Unlike other systems, there are no operators standing by to take your call. Unless you have access to premium digital cable, the top-of-the-line TVG software, which lets you bet by television remote control, is unavailable. TVG’s technological capabilities are superior and its television presentation is innovative, but the customers aren’t ready to embrace either at this point, because they cannot. So, what have we here?

The newest kid on the block, the one with the big-buck investors behind it, has lots of techno toys and no effective means to deliver them to its would-be customers. The older models have the more comfortable, if antiquated, technology, but they have virtually no way of getting their pictures to a mass audience. And, as Beyer noted, none of the systems makes the complete product line available.

If TVG can hold on long enough, the evolution of the Internet into more common in-home usage could provide the mass distribution methodology needed to get to a wide audience. At the moment, then, it is doubtful that the California account wagering war will be much more than a lot of sound and fury among competitors who lack the ability to develop a critical mass of customers. It is possible, perhaps probable, that the limitations of mass market communications technology may eventually force the various account wagering operators to make peace with each other, at least with regard to signal availability.

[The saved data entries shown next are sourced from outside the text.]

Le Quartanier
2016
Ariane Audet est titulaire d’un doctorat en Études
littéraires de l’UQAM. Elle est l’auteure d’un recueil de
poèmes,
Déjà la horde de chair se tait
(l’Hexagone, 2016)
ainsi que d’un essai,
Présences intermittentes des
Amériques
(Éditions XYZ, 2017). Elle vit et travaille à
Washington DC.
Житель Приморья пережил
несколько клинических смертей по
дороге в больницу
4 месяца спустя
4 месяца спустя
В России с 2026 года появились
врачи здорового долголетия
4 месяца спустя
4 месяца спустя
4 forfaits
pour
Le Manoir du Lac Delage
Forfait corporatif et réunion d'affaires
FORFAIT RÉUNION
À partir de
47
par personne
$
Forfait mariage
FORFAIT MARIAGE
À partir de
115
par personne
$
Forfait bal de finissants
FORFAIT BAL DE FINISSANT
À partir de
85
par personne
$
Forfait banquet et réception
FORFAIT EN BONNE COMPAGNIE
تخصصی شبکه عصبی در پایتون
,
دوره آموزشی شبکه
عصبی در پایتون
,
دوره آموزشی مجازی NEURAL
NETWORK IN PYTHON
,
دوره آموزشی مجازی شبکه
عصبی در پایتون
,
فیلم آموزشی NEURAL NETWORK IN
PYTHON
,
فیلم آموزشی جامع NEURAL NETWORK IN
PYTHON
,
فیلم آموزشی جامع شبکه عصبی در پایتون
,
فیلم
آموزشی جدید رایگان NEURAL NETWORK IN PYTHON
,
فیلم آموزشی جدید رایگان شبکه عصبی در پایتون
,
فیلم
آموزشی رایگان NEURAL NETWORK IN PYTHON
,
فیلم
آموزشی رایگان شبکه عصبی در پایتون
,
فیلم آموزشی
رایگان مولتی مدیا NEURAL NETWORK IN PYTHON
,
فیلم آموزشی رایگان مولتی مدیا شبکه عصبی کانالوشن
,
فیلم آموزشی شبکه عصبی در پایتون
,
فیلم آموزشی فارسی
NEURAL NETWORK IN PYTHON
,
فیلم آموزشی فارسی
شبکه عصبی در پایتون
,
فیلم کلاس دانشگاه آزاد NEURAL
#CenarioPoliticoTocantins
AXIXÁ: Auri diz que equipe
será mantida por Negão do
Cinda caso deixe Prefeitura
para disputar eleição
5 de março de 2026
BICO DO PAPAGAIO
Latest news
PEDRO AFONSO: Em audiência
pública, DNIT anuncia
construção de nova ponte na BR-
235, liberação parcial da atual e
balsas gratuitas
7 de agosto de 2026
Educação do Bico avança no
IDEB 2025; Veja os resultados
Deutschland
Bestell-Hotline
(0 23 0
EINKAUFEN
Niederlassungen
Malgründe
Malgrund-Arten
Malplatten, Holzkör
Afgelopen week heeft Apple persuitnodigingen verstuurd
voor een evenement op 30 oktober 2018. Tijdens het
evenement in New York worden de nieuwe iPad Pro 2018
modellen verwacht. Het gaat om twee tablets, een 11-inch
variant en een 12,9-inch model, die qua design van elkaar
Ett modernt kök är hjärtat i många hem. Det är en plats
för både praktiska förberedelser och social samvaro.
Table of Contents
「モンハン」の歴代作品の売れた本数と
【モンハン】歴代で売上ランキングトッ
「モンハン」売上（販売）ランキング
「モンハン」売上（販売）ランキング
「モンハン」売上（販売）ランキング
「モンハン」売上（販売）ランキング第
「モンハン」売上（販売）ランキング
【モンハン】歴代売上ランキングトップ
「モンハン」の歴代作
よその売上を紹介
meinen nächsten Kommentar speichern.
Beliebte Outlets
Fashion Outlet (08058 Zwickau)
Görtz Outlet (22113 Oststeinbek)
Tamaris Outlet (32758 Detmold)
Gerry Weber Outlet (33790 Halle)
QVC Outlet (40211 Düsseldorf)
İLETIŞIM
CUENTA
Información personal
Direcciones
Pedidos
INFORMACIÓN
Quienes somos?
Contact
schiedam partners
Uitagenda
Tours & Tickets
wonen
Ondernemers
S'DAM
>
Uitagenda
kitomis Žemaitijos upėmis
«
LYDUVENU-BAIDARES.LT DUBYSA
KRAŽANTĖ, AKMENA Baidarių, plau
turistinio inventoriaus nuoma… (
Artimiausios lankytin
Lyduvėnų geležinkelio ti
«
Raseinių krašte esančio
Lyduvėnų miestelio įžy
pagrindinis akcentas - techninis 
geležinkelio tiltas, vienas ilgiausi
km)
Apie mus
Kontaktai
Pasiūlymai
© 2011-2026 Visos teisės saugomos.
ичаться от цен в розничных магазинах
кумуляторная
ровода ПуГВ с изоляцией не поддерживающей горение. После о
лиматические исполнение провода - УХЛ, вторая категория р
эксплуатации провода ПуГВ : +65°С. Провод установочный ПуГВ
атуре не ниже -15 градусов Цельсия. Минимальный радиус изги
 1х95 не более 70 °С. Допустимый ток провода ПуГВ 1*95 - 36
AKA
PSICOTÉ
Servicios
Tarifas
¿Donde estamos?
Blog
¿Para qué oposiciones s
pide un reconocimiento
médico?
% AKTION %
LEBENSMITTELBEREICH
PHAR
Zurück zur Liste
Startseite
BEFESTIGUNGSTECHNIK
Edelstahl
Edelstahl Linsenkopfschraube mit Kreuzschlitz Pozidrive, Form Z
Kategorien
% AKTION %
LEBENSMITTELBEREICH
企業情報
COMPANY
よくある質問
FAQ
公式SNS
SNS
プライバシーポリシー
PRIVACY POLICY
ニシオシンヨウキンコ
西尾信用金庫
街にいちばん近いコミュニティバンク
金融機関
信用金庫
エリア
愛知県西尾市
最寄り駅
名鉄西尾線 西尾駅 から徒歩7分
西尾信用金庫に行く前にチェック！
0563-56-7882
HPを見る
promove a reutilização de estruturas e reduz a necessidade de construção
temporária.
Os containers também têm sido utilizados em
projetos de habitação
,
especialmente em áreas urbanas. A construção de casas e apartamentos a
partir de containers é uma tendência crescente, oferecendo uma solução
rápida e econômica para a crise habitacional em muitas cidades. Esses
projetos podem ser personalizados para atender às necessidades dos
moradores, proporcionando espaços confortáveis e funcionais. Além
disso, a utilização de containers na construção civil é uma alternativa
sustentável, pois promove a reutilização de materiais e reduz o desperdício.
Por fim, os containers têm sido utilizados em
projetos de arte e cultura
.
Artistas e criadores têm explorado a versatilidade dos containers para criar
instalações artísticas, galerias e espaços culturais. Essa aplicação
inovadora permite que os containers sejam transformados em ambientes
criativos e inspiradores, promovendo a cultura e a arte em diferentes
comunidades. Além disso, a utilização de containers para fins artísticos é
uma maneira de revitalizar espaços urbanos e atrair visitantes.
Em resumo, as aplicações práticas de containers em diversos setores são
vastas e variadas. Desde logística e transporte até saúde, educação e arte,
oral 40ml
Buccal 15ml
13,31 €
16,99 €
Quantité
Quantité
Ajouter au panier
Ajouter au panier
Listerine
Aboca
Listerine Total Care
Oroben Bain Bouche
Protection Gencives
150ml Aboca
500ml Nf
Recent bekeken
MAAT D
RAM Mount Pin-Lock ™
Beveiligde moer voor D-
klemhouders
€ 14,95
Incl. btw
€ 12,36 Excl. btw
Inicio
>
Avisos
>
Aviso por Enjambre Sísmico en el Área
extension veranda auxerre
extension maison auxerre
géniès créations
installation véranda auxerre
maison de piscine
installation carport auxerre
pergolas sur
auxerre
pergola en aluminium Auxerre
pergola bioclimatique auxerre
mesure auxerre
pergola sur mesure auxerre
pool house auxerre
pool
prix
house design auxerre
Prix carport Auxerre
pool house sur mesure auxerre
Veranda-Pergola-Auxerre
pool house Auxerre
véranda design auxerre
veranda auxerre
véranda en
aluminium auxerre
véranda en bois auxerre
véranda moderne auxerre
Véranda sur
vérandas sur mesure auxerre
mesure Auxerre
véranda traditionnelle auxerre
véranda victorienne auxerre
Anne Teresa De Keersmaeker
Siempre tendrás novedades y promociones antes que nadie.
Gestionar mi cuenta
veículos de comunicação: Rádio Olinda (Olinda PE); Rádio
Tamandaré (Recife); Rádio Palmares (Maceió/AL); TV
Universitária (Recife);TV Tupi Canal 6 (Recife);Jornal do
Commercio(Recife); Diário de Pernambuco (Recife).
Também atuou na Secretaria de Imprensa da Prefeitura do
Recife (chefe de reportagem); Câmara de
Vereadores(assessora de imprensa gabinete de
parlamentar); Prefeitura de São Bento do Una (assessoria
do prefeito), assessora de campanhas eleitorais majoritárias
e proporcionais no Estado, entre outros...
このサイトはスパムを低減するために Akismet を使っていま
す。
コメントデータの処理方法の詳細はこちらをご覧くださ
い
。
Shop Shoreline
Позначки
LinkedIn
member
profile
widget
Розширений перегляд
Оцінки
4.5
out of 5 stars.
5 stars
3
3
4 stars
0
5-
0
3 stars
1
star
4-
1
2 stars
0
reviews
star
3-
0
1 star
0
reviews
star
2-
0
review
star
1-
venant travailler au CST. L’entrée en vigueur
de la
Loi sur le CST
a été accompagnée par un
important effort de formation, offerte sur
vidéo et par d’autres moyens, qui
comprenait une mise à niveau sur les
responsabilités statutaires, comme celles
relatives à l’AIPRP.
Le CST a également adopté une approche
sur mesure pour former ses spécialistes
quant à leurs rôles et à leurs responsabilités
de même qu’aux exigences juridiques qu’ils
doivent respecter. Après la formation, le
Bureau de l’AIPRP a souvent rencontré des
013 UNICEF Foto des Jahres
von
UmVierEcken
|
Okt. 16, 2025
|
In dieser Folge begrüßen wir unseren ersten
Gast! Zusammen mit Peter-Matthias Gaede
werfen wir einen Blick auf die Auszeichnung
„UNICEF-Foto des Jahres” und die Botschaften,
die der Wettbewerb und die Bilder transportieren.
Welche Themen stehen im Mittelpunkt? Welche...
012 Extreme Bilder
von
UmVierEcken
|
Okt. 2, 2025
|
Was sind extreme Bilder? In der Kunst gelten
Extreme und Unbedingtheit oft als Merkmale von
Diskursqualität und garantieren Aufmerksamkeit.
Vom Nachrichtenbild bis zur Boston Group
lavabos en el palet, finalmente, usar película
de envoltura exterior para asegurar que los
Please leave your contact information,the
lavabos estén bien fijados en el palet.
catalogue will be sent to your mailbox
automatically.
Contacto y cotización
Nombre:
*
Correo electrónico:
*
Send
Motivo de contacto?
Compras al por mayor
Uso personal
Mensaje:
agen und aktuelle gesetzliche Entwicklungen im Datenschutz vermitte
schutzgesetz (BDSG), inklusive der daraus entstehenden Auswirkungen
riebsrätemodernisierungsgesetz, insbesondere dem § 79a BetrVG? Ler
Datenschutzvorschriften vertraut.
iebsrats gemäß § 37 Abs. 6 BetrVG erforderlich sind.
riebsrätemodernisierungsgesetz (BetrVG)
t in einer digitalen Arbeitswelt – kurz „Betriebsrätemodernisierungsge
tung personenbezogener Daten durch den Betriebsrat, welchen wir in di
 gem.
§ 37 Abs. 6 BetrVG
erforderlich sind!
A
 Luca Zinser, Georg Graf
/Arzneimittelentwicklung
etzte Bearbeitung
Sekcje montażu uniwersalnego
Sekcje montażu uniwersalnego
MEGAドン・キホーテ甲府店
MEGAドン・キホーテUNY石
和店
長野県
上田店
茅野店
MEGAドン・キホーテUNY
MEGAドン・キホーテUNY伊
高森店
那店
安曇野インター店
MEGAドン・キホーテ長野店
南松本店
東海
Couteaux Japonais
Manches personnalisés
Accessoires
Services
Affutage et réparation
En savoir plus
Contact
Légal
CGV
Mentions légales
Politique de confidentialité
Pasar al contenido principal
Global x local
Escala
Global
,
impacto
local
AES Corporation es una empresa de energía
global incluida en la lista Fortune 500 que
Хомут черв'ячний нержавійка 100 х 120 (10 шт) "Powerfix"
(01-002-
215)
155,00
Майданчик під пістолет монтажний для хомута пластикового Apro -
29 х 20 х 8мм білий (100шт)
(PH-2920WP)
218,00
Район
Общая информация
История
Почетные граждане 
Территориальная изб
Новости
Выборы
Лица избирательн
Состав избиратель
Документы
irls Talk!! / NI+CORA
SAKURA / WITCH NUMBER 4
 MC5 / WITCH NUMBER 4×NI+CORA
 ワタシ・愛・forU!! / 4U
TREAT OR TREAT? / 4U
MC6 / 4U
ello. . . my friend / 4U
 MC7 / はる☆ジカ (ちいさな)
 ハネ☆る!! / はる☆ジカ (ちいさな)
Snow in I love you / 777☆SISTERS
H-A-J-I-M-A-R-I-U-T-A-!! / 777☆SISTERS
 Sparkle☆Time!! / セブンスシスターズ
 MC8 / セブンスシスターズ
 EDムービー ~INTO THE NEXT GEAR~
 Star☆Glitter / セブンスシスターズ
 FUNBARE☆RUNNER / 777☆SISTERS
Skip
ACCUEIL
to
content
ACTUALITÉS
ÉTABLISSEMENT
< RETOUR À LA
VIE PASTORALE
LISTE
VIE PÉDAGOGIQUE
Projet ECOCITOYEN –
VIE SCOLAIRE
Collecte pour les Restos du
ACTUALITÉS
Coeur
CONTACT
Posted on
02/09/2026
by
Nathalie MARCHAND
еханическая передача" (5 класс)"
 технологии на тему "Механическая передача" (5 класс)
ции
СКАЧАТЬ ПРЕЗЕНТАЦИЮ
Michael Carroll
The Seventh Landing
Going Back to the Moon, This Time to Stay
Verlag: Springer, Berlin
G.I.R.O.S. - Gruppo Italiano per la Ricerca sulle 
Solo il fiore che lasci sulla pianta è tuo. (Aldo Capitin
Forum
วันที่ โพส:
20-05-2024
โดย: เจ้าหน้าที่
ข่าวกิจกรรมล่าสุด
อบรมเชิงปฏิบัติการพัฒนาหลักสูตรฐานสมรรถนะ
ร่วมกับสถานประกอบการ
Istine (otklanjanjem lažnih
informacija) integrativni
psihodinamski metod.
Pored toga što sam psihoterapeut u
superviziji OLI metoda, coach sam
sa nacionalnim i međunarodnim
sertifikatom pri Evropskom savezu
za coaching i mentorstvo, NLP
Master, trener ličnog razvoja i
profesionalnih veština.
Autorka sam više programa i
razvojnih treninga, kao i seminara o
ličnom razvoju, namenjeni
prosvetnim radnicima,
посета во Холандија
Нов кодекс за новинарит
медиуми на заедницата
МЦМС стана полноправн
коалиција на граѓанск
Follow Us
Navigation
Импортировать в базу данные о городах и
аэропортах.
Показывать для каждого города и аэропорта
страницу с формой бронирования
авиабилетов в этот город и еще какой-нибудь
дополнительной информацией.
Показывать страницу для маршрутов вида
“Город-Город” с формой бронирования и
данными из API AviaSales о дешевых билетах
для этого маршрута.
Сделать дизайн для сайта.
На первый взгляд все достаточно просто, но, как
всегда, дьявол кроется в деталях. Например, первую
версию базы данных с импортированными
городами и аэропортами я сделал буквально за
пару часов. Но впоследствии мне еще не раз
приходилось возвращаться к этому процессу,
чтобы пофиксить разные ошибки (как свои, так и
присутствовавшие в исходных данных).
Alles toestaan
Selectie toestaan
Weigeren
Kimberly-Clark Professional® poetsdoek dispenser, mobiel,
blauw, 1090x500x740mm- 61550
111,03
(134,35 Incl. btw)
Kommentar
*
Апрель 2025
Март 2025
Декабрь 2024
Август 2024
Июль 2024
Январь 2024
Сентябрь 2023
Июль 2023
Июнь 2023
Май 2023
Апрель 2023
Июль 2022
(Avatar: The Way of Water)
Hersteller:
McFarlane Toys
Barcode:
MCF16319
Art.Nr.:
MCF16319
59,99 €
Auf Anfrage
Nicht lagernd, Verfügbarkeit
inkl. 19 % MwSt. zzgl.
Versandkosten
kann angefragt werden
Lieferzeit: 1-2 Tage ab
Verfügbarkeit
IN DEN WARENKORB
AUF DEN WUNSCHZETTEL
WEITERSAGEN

Having exclusivity over certain tracks’ signals is of little value when so few people can see their races or bet on them in a comfortable way. Governor Davis’s concern over account wagering representing a major expansion of gambling in his state is wildly overblown; racing should be so lucky. With all its caveats, though, account wagering is here to stay. It is horse racing’s version of the ATM, or more appropriately, on-line banking. It isn’t everyone’s cup of tea, and will likely evolve more slowly than hoped for by its loudest advocates, but it is also not simply a gimmick that will fade when a different mousetrap is marketed.

Customers value convenience, and off-track betting, whether by phone, computer or OTB facility, is a necessary and meaningful component of horse racing’s future. We are not bothered by the cries of foul coming from account wagering operators. This is, after all, an industry just now peeking out from under a protective shell it and its regulators concocted over a long time period to protect it from internal competition. In our struggles to protect what we have, we often ignore the larger competitive environment in which we exist.

If account wagering often seems complex and confusing, that’s because it is, and it also signals the dawn of a new era for our sport, one in which product adaptation will be the key to survival and growth.

The only certainty is that the way we do business in the future will be different from the way we’ve done business in the past. Let’s hope Gray Davis is right, and that we can use account wagering to effect a major expansion of gambling on horses.